Making room for quail

Preservation isn’t just for urban elites.

Jim Willis knows it isn’t easy to love a prairie. The quilt of burnt orange and brown that covers his Colorado County land can’t awe or inspire the way a canyon or mountain range does. But he can step onto his porch on a crisp morning, take a sip of coffee and hear the three-count whistle of the northern bobwhite quail.

The moment is enough to reveal the subtle beauty of an unbroken terrain of yellow Indiangrass, little bluestem and other tall grasses. That’s because the land was barren of wildlife not too long ago, unable to support anything but cattle.

Willis began restoring his overgrazed pasture into native grasslands more than a decade ago, placing him at the fore of a new prairie populism in Texas. Across the state, rural landowners, a new generation of urban refugees, are removing acres of Bermuda grass and creating pioneer-era landscapes that require less water and chemicals and provide habitat for a variety of critters.

The push is in response to the steady decline of the quail, an iconic Texas bird that uses the tall grasses for shelter and food. But the benefits of native grasslands go beyond one species, Willis said.

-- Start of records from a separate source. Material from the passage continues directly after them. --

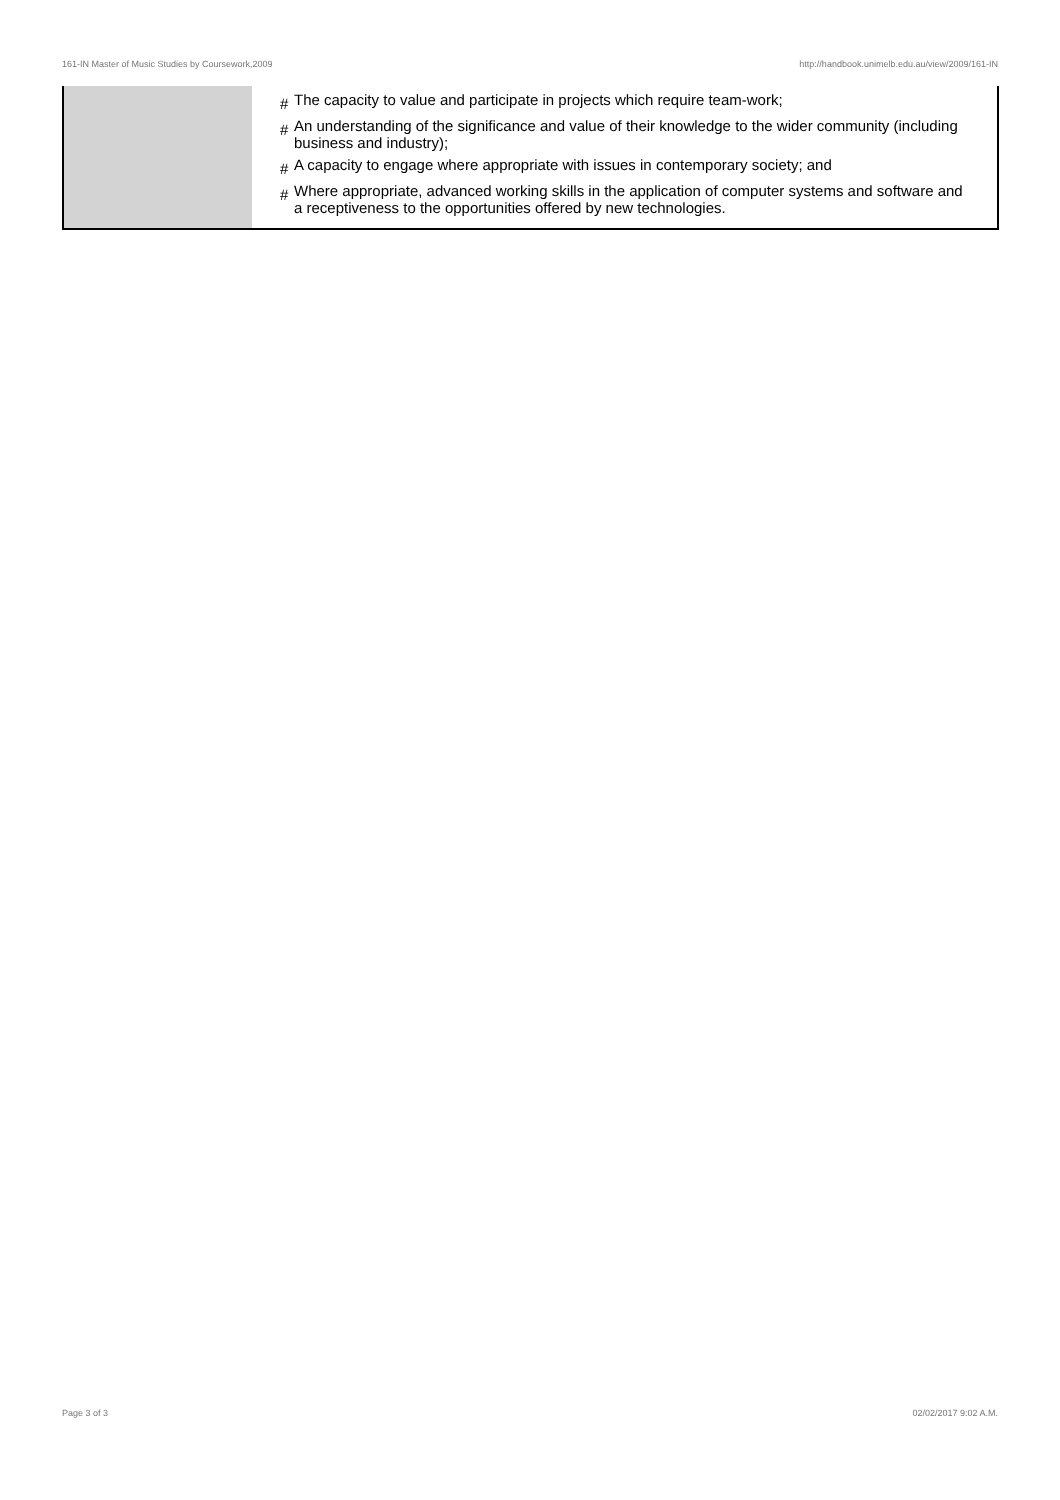161-IN Master of Music Studies by Coursework,2009 http://handbook.unimelb.edu.au/view/2009/161-IN
| | # The capacity to value and participate in projects which require team-work; # An understanding of the significance and value of their knowledge to the wider community (including business and industry); # A capacity to engage where appropriate with issues in contemporary society; and # Where appropriate, advanced working skills in the application of computer systems and software and a receptiveness to the opportunities offered by new technologies. |
Page 3 of 3 02/02/2017 9:02 A.M.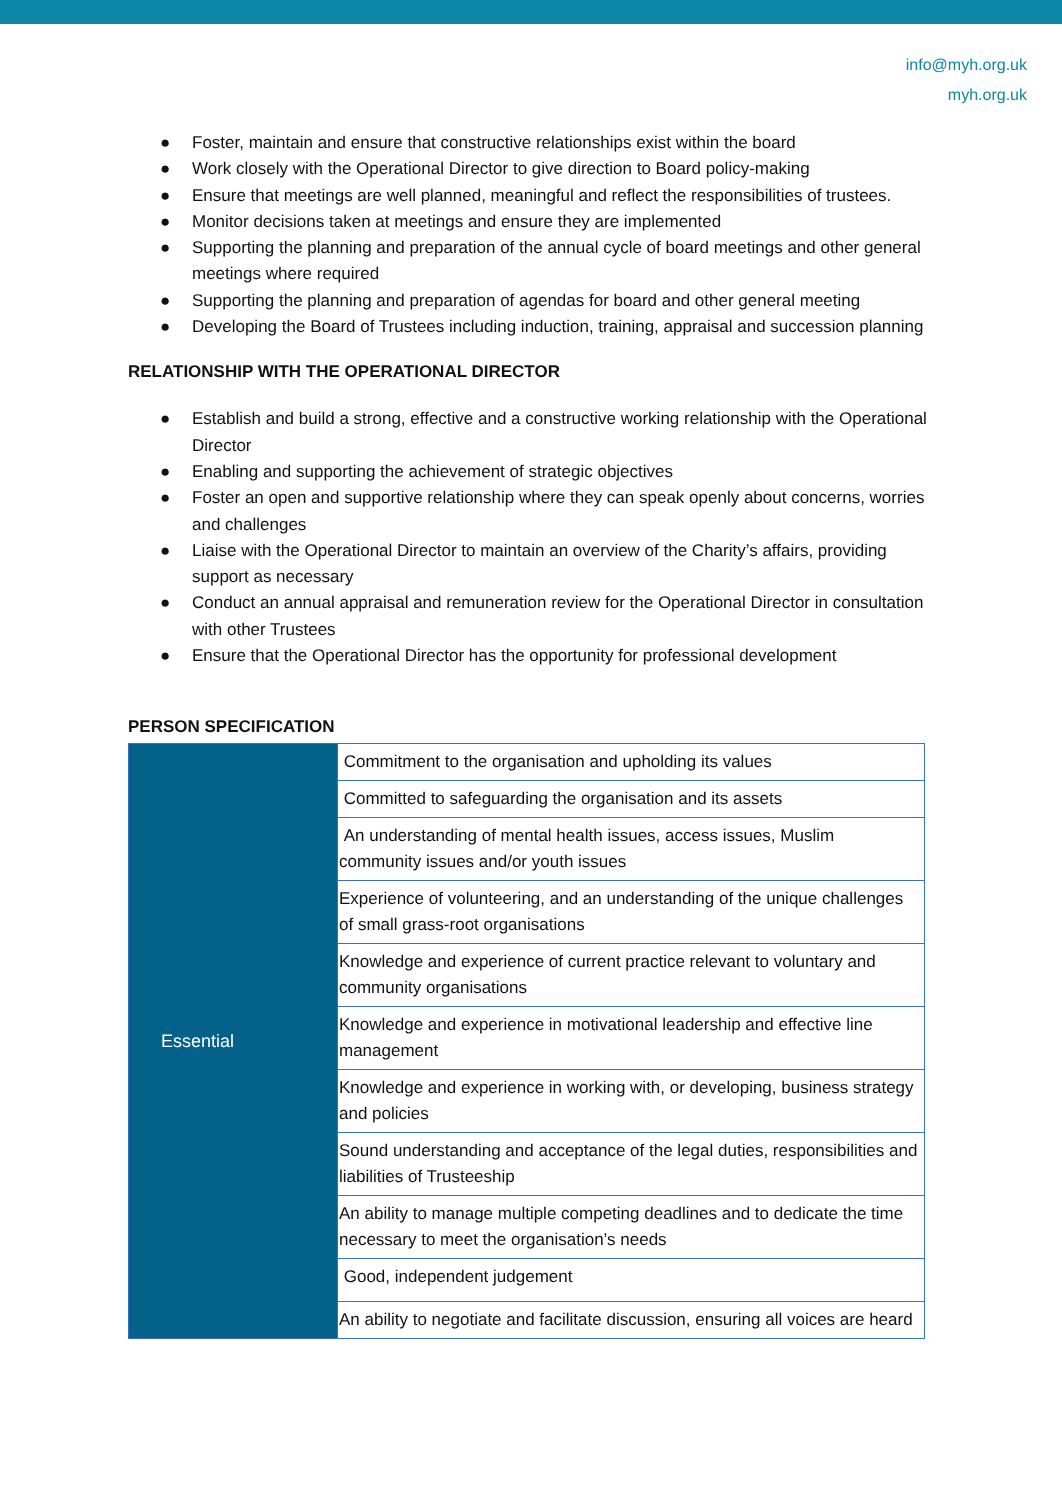info@myh.org.uk
myh.org.uk
● Foster, maintain and ensure that constructive relationships exist within the board
● Work closely with the Operational Director to give direction to Board policy-making
● Ensure that meetings are well planned, meaningful and reflect the responsibilities of trustees.
● Monitor decisions taken at meetings and ensure they are implemented
● Supporting the planning and preparation of the annual cycle of board meetings and other general meetings where required
● Supporting the planning and preparation of agendas for board and other general meeting
● Developing the Board of Trustees including induction, training, appraisal and succession planning
RELATIONSHIP WITH THE OPERATIONAL DIRECTOR
● Establish and build a strong, effective and a constructive working relationship with the Operational Director
● Enabling and supporting the achievement of strategic objectives
● Foster an open and supportive relationship where they can speak openly about concerns, worries and challenges
● Liaise with the Operational Director to maintain an overview of the Charity’s affairs, providing support as necessary
● Conduct an annual appraisal and remuneration review for the Operational Director in consultation with other Trustees
● Ensure that the Operational Director has the opportunity for professional development
PERSON SPECIFICATION
| Essential | Commitment to the organisation and upholding its values |
| | Committed to safeguarding the organisation and its assets |
| | An understanding of mental health issues, access issues, Muslim community issues and/or youth issues |
| | Experience of volunteering, and an understanding of the unique challenges of small grass-root organisations |
| | Knowledge and experience of current practice relevant to voluntary and community organisations |
| | Knowledge and experience in motivational leadership and effective line management |
| | Knowledge and experience in working with, or developing, business strategy and policies |
| | Sound understanding and acceptance of the legal duties, responsibilities and liabilities of Trusteeship |
| | An ability to manage multiple competing deadlines and to dedicate the time necessary to meet the organisation’s needs |
| | Good, independent judgement |
| | An ability to negotiate and facilitate discussion, ensuring all voices are heard |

“Quail really is a canary in a coal mine,” he said. “If they’re healthy, you have a healthy ecosystem. ”

Texas is known for its bucolic hill country and mysterious piney woods, the rugged beauty of Big Bend National Park and a seemingly endless coast. But it’s largely a prairie state, and those grasslands are disappearing because of modern agricultural practices, development and fragmentation by roads and ranchettes.

The changing landscape has put quail in peril, with the bird’s numbers dropping 75 percent over the past 30 years or so, according to state biologists.

A carpetlike pasture planted for cattle grazing “might as well be a Wal-Mart parking lot” to quail, said Jon Hayes, a biologist for the Texas Parks and Wildlife Department. The native grasses grow in clumps, which allow the bird to nest, forage and hide from predators, heat and wind.

To help reverse the quail population’s decline, Texas lawmakers last year earmarked $6 million for restoring prime habitat, expanding research into the species and educating landowners.

The state’s primary goal is to rehabilitate prairie in three areas: the Interstate 35 corridor just south of Dallas, the rolling plains near Oklahoma and a 12-county cluster beyond the westward march of Houston’s sprawl. The key is to connect restored plots to one another to increase the bird’s odds of survival.

Already, what began with 225 acres owned by Willis now stretches across 40,000 acres. That includes seven miles of contiguous reconstructed prairie that connects his property to the Attwater Prairie Chicken National Wildlife Refuge, about 60 miles west of Houston.

The Texas Parks and Wildlife Department and the A&M Agrilife Extension Service have lots of information about the decline of the quail population in Texas and the ongoing efforts to do something about it. As a to-the-bone urbanite, I know nothing about any of this, but I’m glad there are people who do and who care enough to try to make it better. I wish them the best of luck.